A Few Books for Summer
|As in years past this week we’ll be sharing the books that will be enlivening our summer. As the only creatures on earth who can get our read on, shouldn’t we then put our skills to good use, bad use, any use at all? Let’s read the banned books, the ones your parents said were for their eyes only, the confusing wordy ones, the cheap 50 cents ones — they are all brain food.
I’ve said in previous posts that I recently started volunteering at the VA – that’s Veterans Administration – and I felt a little unprepared. So I began researching. Reading. Being around veterans it’s smart to know about PTSD, traumatic brain injuries, polytrauma, spinal injuries, mental illnesses and good old human nature in general. I read Charles W. Hoge’s Once a Warrior Always a Warrior, a very good text on dealing with PTSD and mild traumatic brain injury. It was eye-opening.

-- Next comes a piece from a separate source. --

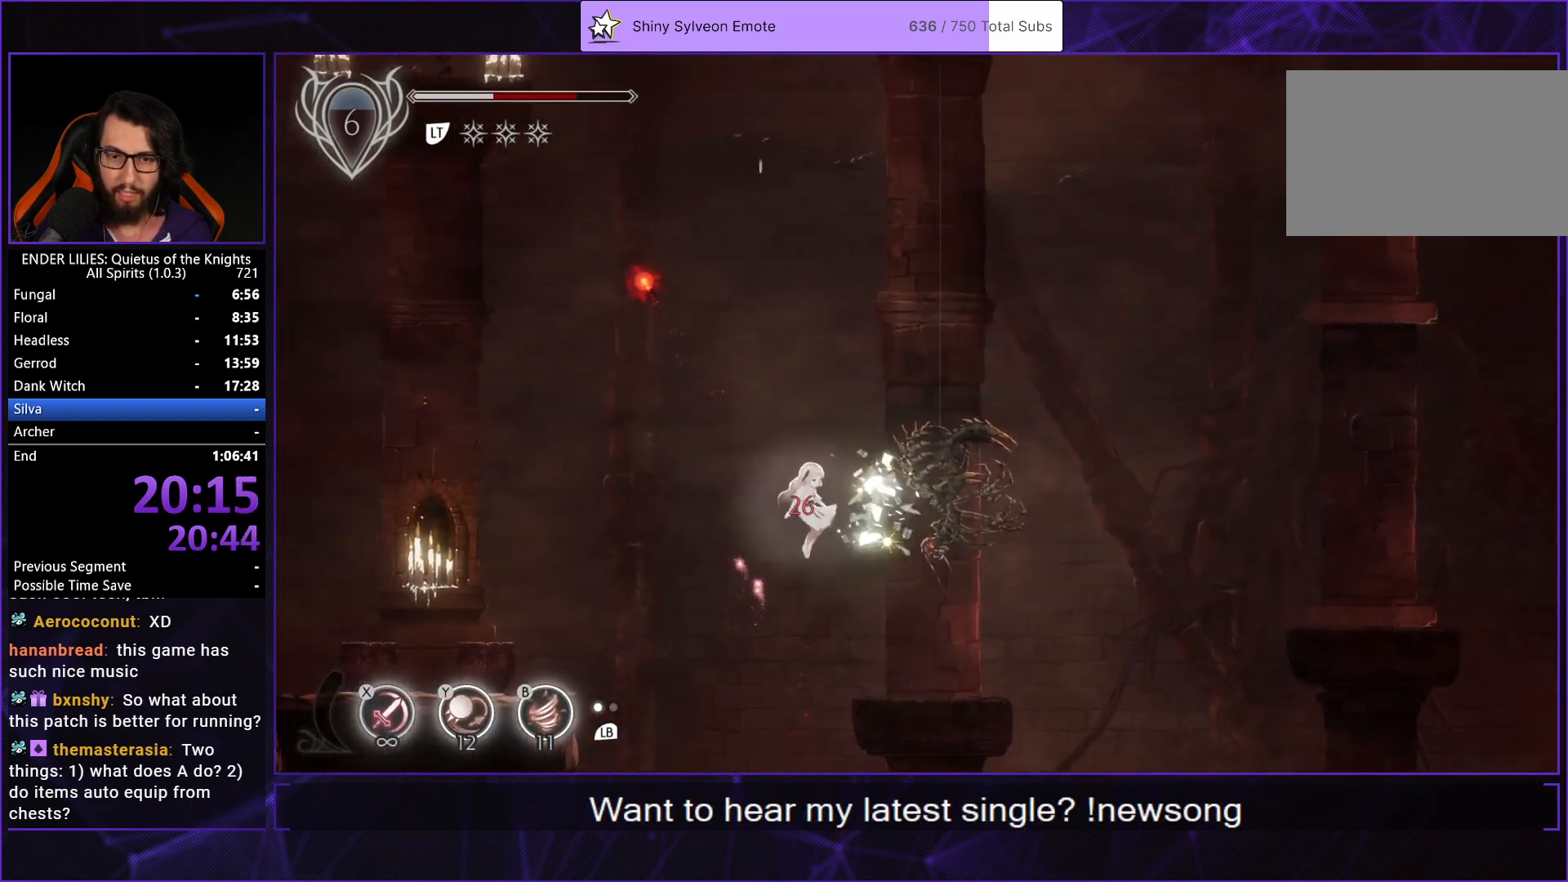
{"buttons": ["DPAD_RIGHT"], "left_stick": "center", "right_stick": "center", "events": []}
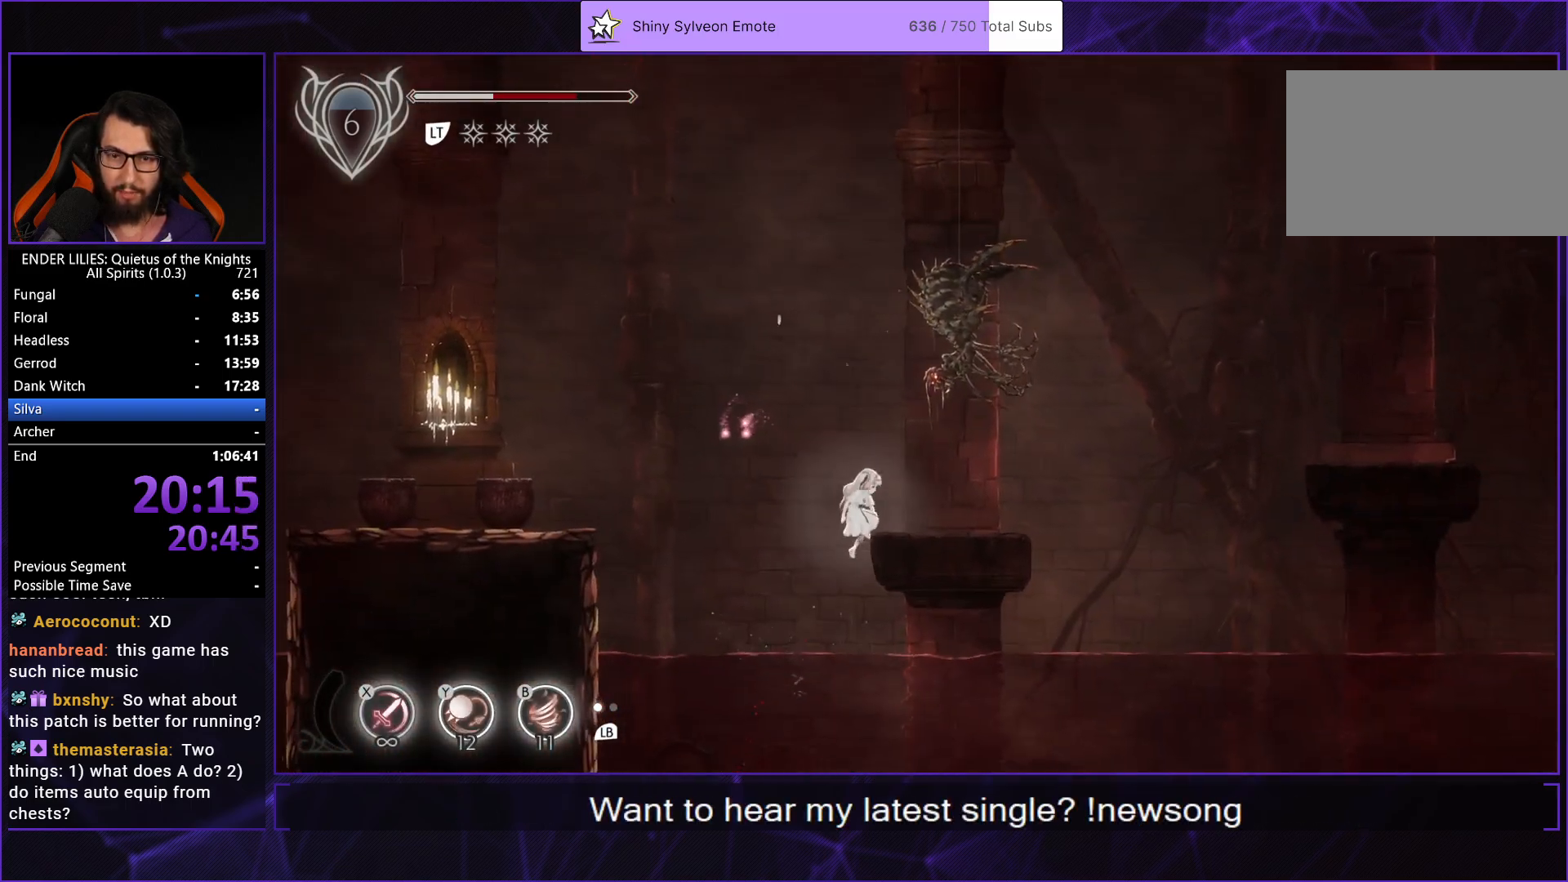
{"buttons": ["DPAD_RIGHT"], "left_stick": "center", "right_stick": "center", "events": []}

And then I read The Evil Hours: A Biography of PTSD by David J. Morris, who shares what happened while he was over in Iraq, and then when he was back home, dealing with the VA in San Diego for counseling for PTSD. If you have ever wondered what the heck PTSD was all about, and why there’s so much chatter in the media about it, this book will be your guide.
Since the only thing I knew about the war in Vietnam was basically nothing at all, I followed Mr. Morris’s reference guide and borrowed Home to War: A History of the Vietnam Veterans’ Movement by Gerald Nicosia. At 626 pages this tome is going to be my summer read. I’m hoping to be fully illuminated about how American society treated returning Vietnam veterans, and the struggles they went through to get the psychiatric world to recognize PTSD as legitimate.
As always with books, I can never get enough of them, I’ve already dedicated a good portion of my life to reading, and I don’t see the trend quitting anytime soon. Long live the author, long live the publisher. Oh, and long live the library!